# [Material for this task]
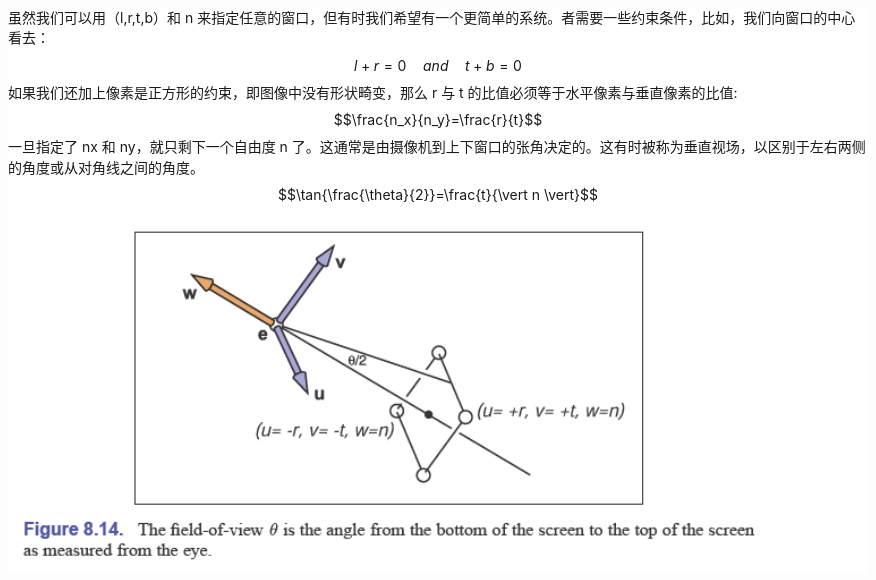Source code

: 虽然我们可以用（l,r,t,b）和 n 来指定任意的窗口，但有时我们希望有一个更简单的系统。者需要一些约束条件，比如，我们向窗口的中心看去：
$$l+r=0\quad and \quad t+b=0$$
如果我们还加上像素是正方形的约束，即图像中没有形状畸变，那么 r 与 t 的比值必须等于水平像素与垂直像素的比值:
$$\frac{n_x}{n_y}=\frac{r}{t}$$
一旦指定了 nx 和 ny，就只剩下一个自由度 n 了。这通常是由摄像机到上下窗口的张角决定的。这有时被称为垂直视场，以区别于左右两侧的角度或从对角线之间的角度。
$$\tan{\frac{\theta}{2}}=\frac{t}{\vert n \vert}$$
![](pic/Pasted%20image%2020240307200759.png)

# [Work to be completed]
Wherever a line of the records above contains the string "frac", copy that line out.

# [Written reply]
$$\frac{n_x}{n_y}=\frac{r}{t}$$
$$\tan{\frac{\theta}{2}}=\frac{t}{\vert n \vert}$$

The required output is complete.